Abstract: Primary tumor growth and the tumor metastasis are strongly linked to the adaption of the tumor tissues to environmental issues. These can include growth in low oxygen conditions and the selective use of substances for energy needs as well as means to escape detection by the immune system. Metastasis represents the major cause for poor prognosis for patients with cancers (1). Cancer patients are diagnosed with metastatic disease either at diagnosis of the disease, or later as they emerge during the course of treatment (2). Metabolic alterations and immune evasion represent some of the hallmark capabilities of tumor cells that develop during multistep metastatic progression (3).
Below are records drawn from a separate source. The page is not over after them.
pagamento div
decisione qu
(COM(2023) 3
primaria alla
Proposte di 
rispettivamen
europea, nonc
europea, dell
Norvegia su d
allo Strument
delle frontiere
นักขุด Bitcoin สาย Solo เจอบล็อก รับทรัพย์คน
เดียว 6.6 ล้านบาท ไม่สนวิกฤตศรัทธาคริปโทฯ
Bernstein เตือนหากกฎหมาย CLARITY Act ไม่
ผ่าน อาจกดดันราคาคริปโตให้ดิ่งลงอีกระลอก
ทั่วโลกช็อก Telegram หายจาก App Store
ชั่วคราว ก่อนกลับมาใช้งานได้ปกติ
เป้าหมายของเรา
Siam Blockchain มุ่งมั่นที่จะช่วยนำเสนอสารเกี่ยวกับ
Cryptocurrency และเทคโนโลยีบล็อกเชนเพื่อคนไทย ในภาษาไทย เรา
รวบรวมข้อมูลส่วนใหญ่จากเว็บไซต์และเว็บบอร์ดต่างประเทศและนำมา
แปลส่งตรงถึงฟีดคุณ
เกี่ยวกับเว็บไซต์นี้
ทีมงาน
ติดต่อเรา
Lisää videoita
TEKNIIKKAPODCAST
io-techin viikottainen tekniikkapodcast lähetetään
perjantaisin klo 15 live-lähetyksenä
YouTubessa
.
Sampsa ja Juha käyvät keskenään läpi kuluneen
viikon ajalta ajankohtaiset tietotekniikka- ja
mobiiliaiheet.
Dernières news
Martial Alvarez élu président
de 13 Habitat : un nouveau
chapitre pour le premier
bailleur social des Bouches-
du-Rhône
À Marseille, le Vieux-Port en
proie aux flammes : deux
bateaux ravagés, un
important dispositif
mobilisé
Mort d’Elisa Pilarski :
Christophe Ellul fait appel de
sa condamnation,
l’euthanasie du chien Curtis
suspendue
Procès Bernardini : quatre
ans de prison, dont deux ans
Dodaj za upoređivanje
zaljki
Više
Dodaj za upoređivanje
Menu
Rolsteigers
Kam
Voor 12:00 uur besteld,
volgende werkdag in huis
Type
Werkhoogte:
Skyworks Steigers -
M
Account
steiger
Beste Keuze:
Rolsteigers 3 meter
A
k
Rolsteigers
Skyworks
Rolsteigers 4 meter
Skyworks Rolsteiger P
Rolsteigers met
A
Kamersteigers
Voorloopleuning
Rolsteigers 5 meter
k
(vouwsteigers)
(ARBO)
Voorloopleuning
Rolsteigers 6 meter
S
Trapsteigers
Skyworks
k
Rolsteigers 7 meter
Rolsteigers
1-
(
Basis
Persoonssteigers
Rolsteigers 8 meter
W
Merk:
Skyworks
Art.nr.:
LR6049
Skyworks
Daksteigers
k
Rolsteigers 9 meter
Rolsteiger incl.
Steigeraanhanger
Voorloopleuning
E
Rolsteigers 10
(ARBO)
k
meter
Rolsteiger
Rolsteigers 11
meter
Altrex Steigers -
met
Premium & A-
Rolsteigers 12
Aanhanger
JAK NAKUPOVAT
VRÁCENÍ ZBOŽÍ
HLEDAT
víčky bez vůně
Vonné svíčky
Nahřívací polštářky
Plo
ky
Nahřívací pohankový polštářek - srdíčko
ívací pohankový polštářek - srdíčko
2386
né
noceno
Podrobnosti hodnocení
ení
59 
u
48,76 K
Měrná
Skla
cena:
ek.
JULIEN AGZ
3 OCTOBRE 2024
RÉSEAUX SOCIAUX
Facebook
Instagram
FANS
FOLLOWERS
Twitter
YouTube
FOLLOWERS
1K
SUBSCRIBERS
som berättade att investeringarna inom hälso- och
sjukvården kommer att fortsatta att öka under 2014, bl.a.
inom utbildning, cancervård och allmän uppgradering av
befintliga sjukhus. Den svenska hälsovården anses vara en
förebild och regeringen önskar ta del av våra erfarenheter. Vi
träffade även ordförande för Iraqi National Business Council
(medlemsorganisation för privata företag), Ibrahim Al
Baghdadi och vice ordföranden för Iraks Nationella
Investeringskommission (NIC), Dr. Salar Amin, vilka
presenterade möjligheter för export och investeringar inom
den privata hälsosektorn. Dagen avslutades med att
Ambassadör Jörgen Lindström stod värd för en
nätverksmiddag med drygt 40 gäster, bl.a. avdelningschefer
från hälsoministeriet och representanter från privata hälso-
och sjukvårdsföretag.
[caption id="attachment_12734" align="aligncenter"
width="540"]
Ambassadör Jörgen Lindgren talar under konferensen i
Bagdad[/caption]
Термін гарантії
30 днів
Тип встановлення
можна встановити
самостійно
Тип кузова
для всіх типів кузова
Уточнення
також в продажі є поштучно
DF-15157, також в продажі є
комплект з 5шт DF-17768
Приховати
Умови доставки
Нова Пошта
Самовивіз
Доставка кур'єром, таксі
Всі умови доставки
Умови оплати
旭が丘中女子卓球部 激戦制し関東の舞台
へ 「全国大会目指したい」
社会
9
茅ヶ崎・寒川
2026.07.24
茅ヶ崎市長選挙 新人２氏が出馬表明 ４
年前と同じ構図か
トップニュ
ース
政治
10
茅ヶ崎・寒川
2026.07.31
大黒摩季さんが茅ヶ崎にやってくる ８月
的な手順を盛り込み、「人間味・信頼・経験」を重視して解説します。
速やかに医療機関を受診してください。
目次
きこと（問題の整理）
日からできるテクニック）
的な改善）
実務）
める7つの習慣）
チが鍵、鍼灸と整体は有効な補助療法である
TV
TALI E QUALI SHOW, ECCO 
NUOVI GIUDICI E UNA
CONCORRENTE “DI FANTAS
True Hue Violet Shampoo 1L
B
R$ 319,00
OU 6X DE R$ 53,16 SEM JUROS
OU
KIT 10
Cancer cells become adapted to survive with an energy supply and additional growth stimuli imparted through the tissue environment during the metastatic process. At the same time, cancer cells evade destruction by the immune system through various adaptions that enables them to progress. Various immune cells and immune processes have been linked to both the inhibition, and promotion, of metastatic processes. Recent advances in immunotherapy and the development of metabolic oncology inhibitors are providing exciting new approaches for the treatment of cancer (4). As we are learning more about the molecular basis of cancer metabolism and the general biology of the tumor immune microenvironment, novel strategies are emerging that may help prevent or control cancer metastasis. Tumor immunity and metabolism in cancer metastasis was the goal of this Research Topic. The collection includes 29 original research papers and reviews directed toward the advancement of our understanding of these important topics in cancer research.